### GIVEN EXERCISE
Reproduce word for word the part of the passage on Bella's early years between "Papa was a serious" and "World War I.", inclusive.

### PASSAGE SHOWN
========================================
The cumulative testimony speaks to a particularly powerful moment in which vital social movements converged in the second half of the twentieth century, every one of which featured Bella as a catalyst and creative force. It sheds light on how she mobilized followers and used whatever tools were at hand—the pressure of protest, the force of law, the give-and-take of the legislative process—to move forward on a broad agenda. And it gives insight into the personal qualities that fired her courage. Her life stands as an example of those rare and crucial public figures who stand up—and do so again and again, without losing faith—to speak truth to power.

1

The Early Years: A Passion for Social Justice

Chronology

My parents had the foresight to give birth to me in the year that women got the vote. I was born July 24, 1920, in a South Bronx apartment on Hoe Avenue. All the rooms were on one side of a hall that ran the length of the apartment. Mama and Papa shared a room, as did my grandparents (on Mama’s side). Uncle Julius, the youngest of Grandpa’s four sons, had a room. He lived with us until he married my gorgeous Aunt Janet. I think I slept in my parents’ room. My sister, Helene, slept on the couch.

Papa was a serious man, but not too good at making a living. First he owned a laundry with his brother-in-law Geffen, but down went the laundry. Then he owned a dry stationery store—it sold no drinks. That didn’t work either. So my mother’s brother Hymie set him up in the butcher business. Papa put on a white coat, hired some butchers, and put up a sign over the store that read, Live and Let Live Meat Market. This was his philosophy, and his personal protest against the imperialist World War I.

Helene Savitzky Alexander When I was about fourteen, Bella’s and my father, Emanuel Savitzky, didn’t want me to be on the street with boys, so every Saturday, I came down to his store on Ninth Avenue in Manhattan. It was cold, and I would always get burned because I sat at this box with the heater. One of the butchers would give me a ticket, which I stamped and took in the money. Then the butcher went back and got the meat. The box had holes where you would put in the quarters, dimes, and nickels. The bills went underneath. On a Saturday, I would take in a thousand dollars—a lot in those days. Customers would come from across the river in Jersey. Bella was five years younger than I was, and she got so jealous that she started to come down and sell bags for shoppers to carry their provisions. She’d sell these paper bags along Ninth Avenue for maybe a nickel or a few pennies.
========================================
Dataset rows
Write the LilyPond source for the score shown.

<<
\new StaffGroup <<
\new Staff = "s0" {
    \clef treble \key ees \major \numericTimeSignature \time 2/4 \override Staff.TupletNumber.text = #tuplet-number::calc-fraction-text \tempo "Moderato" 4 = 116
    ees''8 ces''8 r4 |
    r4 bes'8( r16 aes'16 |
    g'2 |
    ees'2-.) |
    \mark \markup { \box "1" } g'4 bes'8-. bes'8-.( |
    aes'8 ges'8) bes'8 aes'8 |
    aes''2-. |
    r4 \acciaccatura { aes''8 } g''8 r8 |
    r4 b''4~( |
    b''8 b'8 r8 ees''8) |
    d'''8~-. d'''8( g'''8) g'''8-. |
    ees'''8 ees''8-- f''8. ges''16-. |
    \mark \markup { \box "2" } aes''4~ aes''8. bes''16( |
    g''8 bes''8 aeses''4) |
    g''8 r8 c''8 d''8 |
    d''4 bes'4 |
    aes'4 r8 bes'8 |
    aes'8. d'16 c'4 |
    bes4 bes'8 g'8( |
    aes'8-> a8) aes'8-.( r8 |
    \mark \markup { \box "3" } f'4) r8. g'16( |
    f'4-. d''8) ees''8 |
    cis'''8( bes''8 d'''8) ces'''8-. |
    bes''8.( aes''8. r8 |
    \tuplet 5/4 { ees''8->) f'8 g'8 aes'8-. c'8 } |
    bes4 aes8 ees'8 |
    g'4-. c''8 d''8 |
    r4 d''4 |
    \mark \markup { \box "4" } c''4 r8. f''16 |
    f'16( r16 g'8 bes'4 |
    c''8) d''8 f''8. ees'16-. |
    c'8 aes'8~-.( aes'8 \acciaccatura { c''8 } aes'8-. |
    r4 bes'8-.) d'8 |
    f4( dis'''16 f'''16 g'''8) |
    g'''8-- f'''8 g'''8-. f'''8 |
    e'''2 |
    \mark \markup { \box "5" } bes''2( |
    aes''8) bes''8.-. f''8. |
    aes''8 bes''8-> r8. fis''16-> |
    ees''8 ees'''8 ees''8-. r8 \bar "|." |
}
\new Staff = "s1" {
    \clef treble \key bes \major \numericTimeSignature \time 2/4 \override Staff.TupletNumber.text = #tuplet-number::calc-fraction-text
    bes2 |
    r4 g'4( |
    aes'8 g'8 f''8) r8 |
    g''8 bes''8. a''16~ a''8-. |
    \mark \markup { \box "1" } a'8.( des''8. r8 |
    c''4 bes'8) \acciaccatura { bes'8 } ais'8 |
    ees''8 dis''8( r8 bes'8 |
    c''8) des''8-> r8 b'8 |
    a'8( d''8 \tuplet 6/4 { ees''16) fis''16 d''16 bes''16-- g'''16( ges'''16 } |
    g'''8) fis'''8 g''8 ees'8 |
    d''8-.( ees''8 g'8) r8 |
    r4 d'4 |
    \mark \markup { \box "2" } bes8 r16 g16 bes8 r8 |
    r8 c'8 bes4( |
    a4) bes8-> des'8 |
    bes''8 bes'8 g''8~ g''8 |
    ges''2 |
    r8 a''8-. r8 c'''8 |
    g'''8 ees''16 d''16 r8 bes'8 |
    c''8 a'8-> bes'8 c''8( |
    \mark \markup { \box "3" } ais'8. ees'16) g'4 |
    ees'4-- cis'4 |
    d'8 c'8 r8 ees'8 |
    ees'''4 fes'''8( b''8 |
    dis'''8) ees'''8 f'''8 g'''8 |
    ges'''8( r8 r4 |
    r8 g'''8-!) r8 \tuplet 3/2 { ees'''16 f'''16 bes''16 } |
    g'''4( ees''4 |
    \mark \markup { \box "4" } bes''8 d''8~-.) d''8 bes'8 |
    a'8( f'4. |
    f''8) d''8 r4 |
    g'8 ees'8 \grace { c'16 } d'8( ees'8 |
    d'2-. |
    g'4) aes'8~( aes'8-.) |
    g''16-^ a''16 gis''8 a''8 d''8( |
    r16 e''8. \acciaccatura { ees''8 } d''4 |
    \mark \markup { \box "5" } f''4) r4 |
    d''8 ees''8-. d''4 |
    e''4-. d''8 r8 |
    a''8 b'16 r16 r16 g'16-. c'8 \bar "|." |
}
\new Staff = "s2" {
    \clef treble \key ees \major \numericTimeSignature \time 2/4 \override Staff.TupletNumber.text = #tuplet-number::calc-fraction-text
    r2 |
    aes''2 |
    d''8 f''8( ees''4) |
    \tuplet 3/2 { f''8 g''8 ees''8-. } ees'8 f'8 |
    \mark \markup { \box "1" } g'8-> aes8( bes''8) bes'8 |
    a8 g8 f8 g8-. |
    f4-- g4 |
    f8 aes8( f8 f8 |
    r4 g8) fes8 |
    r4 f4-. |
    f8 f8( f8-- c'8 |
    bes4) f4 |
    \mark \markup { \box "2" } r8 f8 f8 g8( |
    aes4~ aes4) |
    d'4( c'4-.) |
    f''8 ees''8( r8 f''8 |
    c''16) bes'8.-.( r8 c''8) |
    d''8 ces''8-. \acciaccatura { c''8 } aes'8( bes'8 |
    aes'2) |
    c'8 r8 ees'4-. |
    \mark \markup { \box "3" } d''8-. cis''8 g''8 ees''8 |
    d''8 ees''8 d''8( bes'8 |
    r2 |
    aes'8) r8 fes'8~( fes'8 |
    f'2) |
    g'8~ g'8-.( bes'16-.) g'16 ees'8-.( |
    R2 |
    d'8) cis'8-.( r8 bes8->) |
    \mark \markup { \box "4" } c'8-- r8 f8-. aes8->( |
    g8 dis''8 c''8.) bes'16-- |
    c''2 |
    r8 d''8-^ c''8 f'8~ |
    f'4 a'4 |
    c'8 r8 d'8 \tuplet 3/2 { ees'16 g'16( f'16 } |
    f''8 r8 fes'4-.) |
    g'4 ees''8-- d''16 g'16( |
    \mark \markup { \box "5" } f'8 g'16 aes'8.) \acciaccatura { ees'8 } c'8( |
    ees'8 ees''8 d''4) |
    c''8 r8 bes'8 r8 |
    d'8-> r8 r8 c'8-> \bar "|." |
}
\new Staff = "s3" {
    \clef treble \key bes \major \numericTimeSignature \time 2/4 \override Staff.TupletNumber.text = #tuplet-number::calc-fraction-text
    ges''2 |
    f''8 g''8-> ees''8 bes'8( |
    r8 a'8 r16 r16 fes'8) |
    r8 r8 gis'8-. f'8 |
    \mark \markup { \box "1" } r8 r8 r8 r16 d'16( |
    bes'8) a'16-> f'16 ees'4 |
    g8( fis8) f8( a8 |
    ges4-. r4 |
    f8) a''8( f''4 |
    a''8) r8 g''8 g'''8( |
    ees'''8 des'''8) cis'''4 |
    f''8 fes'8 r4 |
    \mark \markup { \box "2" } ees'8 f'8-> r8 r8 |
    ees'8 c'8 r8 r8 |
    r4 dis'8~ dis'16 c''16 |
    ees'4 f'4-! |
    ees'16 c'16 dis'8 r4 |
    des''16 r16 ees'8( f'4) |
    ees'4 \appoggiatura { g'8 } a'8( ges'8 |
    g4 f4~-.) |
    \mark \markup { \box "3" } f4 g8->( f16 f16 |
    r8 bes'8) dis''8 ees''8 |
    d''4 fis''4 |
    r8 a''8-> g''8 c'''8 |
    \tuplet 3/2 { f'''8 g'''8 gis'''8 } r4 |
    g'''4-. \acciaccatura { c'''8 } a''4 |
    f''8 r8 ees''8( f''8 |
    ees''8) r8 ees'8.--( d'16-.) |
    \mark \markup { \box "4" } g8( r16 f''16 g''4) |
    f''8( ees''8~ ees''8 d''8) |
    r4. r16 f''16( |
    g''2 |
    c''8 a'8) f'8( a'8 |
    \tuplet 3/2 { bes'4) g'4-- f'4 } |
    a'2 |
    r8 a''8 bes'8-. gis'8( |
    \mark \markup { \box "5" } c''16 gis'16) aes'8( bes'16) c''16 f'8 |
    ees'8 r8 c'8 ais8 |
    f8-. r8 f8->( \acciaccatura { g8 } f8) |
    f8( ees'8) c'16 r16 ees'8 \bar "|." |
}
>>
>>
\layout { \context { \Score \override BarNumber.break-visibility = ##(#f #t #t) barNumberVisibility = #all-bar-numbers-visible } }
========================================
### THE RESULT
Papa was a serious man, but not too good at making a living. First he owned a laundry with his brother-in-law Geffen, but down went the laundry. Then he owned a dry stationery store—it sold no drinks. That didn’t work either. So my mother’s brother Hymie set him up in the butcher business. Papa put on a white coat, hired some butchers, and put up a sign over the store that read, Live and Let Live Meat Market. This was his philosophy, and his personal protest against the imperialist World War I.